Wednesday, August 30, 2006

Experimental performance

Tonight Eric Edberg, my colleague and fellow blogger, experimented with a new/old way of performing classical music. I'll let him describe the goals:
Ever think classical concerts are too formal and have too many intimidating rules? Could one of the reasons classical audiences are growing older and smaller be that the whole stuffy ambience, in which newcomers are shamed if they do something natural like clap between movements or during a movement, be part of the problem? (Did you know that before the 20th century, audiences clapped between movements and even during them, and composers like Mozart encouraged it?)
Stephanie Gurga (a recent SoM grad and brilliant pianist) and I think so.
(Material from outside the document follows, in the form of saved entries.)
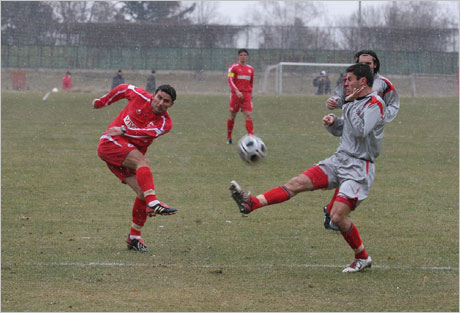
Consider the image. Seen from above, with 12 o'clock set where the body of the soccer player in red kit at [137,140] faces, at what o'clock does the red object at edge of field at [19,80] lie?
The red object at edge of field is roughly at 7 o'clock from the soccer player in red kit.

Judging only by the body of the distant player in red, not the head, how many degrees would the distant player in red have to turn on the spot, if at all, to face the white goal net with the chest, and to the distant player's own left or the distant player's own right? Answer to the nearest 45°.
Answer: approximately 180°

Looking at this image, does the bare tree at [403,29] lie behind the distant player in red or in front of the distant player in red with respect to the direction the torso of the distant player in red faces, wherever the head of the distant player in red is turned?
behind

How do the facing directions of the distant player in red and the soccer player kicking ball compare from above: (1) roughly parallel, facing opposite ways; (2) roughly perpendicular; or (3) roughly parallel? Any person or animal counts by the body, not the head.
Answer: roughly perpendicular

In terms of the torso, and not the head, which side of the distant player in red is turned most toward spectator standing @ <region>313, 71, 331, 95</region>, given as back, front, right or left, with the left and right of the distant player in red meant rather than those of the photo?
back

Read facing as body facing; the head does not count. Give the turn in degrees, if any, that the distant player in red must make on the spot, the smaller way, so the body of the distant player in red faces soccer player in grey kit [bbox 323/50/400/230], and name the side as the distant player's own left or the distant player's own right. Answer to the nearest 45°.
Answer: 0° — they already face them

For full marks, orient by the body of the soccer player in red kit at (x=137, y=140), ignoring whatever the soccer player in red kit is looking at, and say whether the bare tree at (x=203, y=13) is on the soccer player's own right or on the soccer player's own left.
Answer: on the soccer player's own left

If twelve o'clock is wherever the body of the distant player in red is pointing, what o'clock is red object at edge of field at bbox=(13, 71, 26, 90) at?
The red object at edge of field is roughly at 5 o'clock from the distant player in red.
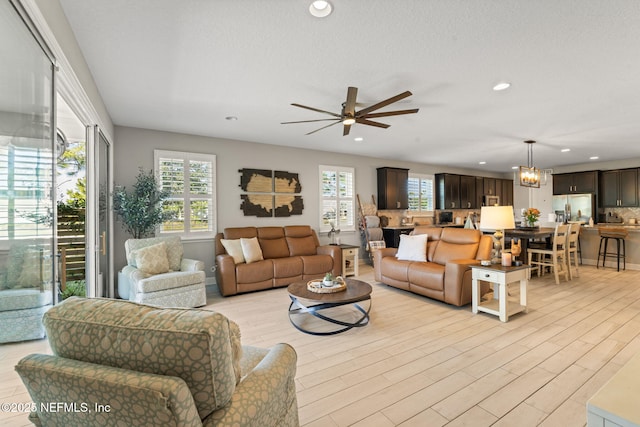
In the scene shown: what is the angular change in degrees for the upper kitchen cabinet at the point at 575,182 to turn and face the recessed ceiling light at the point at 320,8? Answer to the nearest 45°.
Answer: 0° — it already faces it

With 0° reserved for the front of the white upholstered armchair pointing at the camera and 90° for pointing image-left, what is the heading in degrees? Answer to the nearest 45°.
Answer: approximately 315°

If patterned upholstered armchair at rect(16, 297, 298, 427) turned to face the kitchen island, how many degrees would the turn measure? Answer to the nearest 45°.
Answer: approximately 45° to its right

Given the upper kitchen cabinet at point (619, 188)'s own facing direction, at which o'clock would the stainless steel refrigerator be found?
The stainless steel refrigerator is roughly at 3 o'clock from the upper kitchen cabinet.

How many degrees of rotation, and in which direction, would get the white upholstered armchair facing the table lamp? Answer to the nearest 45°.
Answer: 0° — it already faces it

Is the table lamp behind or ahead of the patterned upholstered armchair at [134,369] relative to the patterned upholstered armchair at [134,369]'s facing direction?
ahead

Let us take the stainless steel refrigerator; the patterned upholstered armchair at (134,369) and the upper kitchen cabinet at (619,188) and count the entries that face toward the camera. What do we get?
2

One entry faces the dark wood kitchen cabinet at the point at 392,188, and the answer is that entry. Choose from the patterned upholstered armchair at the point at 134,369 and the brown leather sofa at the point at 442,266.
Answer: the patterned upholstered armchair

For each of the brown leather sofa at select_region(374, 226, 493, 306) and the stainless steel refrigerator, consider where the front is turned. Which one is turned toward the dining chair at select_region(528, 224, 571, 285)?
the stainless steel refrigerator

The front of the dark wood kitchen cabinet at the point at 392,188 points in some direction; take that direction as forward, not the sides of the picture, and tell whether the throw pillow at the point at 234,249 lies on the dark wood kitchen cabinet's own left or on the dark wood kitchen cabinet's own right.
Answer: on the dark wood kitchen cabinet's own right

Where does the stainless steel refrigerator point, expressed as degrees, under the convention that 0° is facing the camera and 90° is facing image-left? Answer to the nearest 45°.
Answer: approximately 0°

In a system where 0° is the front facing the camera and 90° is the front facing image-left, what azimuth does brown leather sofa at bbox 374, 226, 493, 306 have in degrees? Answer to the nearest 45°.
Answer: approximately 45°

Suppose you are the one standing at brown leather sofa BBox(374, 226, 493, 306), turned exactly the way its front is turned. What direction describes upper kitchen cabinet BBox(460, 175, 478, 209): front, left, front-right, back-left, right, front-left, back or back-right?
back-right

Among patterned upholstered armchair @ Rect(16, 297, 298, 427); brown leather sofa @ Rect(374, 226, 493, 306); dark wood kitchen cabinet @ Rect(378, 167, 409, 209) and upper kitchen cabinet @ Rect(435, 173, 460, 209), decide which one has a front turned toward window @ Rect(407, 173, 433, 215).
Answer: the patterned upholstered armchair

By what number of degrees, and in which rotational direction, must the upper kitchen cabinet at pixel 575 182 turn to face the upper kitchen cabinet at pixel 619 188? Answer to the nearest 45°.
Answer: approximately 90° to its left
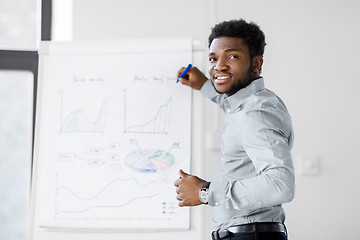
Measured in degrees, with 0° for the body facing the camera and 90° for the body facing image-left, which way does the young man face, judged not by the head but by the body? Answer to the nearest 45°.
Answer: approximately 90°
So we're trying an experiment. To make the atmosphere unintimidating, we're going to dress very casually in Wednesday evening's recital. I'm wearing jeans.
And the usual rules of audience deportment are suspended for one night. Clap between movements (well, there's only one multi-movement piece). Clap after a good lick, or shout out an "amen" or a "boo." Dance in the aisles or in front of the stage.
I made a deal with my first-year seminar class (which is looking at the future of classical music): I'll wear jeans and make the concert as fun as possible if they'll bring someone new to classical music to the recital. So I'm making the same invitation to all you music majors. Our future as classical performers is dependent on getting young people to start coming to classical concerts again. Let's see if this helps.
Bring a friend who's not a classical concert-goer, and let them know they don't have to worry about clapping at the wrong time.

We brought our kids to the concert, and ended up sitting right in front with a very enthusiastic herd of first-year students. The positives are that the students clearly listened to the music. They cheered when difficult passages were executed well, or when significant structural points in the music were reached. They also moved to the music, and were excited by the whole concert. It was the best attended recital I'd seen at DePauw, with the most engaged ovation at the end. My kids (ages 6 and 4) were also excited, but the carnival atmosphere also distracted them from really listening to the music. My six-year-old is quite practiced at attending concerts, and listens very well when everyone sits quietly. The four-year-old is newer to the concert scene, and still gets antsy before the end of an hour-long concert. Tonight, both of them ended up trying to be part of the show, talking to the students during the performance and throwing plush Cliffords up in the air. The four-year-old also attempted to get on stage a few times and plunked a few notes on an upright piano parked against the wall near us. It was hard to tell them what was appropriate behavior and what was inappropriate, when the customs we are acclimated to were being relaxed. Besides that negative, some soft passages and subtle shadings were lost among the cheers and rhythmic clapping.

I give Eric and Stephanie credit that they were incredibly focused despite the circus. Eric enjoyed the applause while maintaining very high standards of technique and musicality. They practiced performing while students danced in the aisles (something my daughter dragged me out to partake in) yesterday, and the preparation paid off. I'll be curious to see what Eric's feelings are now that it is done. Overall I think it was a very successful experiment, but not something to do for every concert or recital.